兜兜轉轉,他只能再次從沈滿棠入手。這些年來,他在傳聞、報刊、密信里見證了沈滿棠的墮落腐化,仿佛這才是他的本性。金朝覺得自己有理由相信,這樣的人是不會念及他母親的養育之恩的。而他又是蘆薈生前接觸最多之人。
如果兇手真是他,哪怕一命抵一命,他都要了結了沈滿棠。
於是他又一次帶著賀禮來到了沈滿棠的生日宴。賀禮依舊是一盒巧克力,只是這次他帶的是福臻糖果公司出品的高級巧克力,比當年沒送出手的那塊自是不知精美多少。
金朝隨手將巧克力遞給了和平廳門外的侍應生。他這份賀禮在公子哥送的大禮面前確實寒酸,就連侍應生都不免多查看了幾遍他的邀請函確認身份。

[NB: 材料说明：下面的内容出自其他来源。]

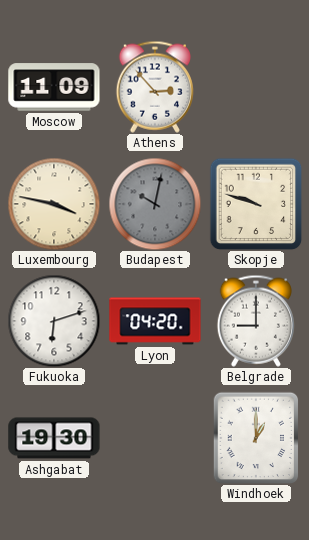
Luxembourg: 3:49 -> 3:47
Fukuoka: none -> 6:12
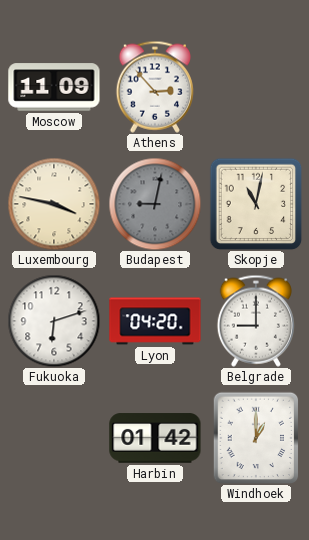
Budapest: 10:02 -> 9:02
Skopje: 9:48 -> 11:02
Ashgabat: 19:30 -> none
Harbin: none -> 01:42
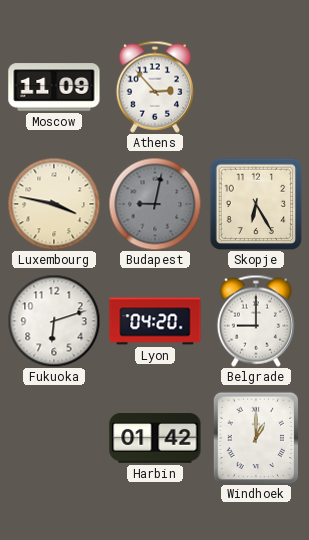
Skopje: 11:02 -> 6:25
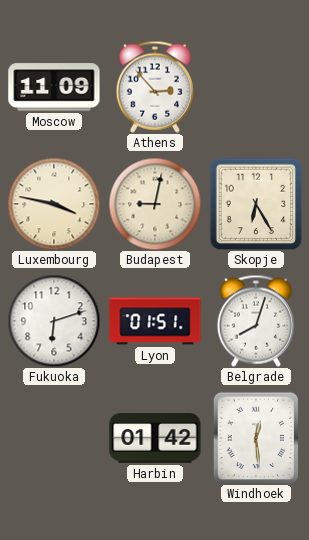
Budapest dial: grey -> cream
Lyon: 04:20 -> 01:51
Belgrade: 9:00 -> 8:03
Windhoek: 1:00 -> 12:29
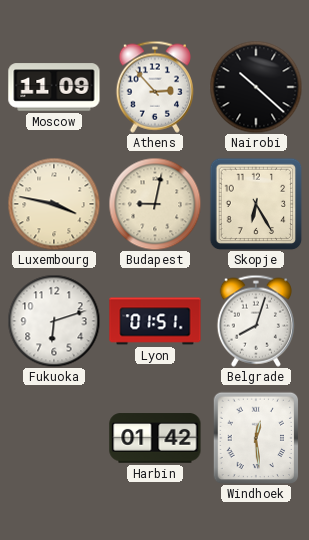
Nairobi: none -> 10:22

「先生,已經登記好了,裡面請。」侍應生為他拉開了宴廳的大門。
宴會已經開始很久了,裡面熱鬧非凡。有舉杯寒暄的,有划拳拼酒的,也有和衣著大膽的舞女跳交際舞的。金朝看著這群醉生夢死的浪蕩子們,內心滿是鄙夷。他游離在人群里,尋找沈滿棠的蹤影。
大廳里顯然沒有,盥洗室也沒有,就連存衣處都找不到沈滿棠這人。金朝越找越急躁,看到存衣處邊上還有一扇隱蔽的小門,便一把推開。沈滿棠果然在裡面!不止有他,他的小女友和常遇青也在裡面。
沈滿棠斜躺在一張美人榻上,和女星江彩蝶黏糊地交疊著,手裡還拿著柄長長的煙槍。兩人你一口我一口地吸著,根本沒注意到有人進來。而平日裡囂張跋扈的常少爺此時就擠在床榻邊沿,貼心地將鴉片燈湊到他的煙葫蘆口,防備他平躺著就能吸菸。

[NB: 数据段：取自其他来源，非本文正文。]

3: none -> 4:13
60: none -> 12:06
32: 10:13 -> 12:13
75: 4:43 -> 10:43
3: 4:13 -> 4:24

常遇青聽到了聲響,但直到給沈滿棠溶完了煙膏才轉過身來。他看向金朝,覺得有些眼熟,但想不起來在哪裡見過。
「這位先生,怎麼稱呼?」常遇青打量著金朝。此人一身古板老氣的西裝,沒有佩戴胸針、口袋巾等裝飾物,袖扣的材質也十分廉價,實在不像是今日的賓客。
金朝沒有理會他,徑直走了進來。他看著榻上蜂狂蝶亂的一對男女,失望之情溢於言表。這是他第一次親眼目睹沈滿棠放蕩形骸的模樣,骯髒的令人作嘔。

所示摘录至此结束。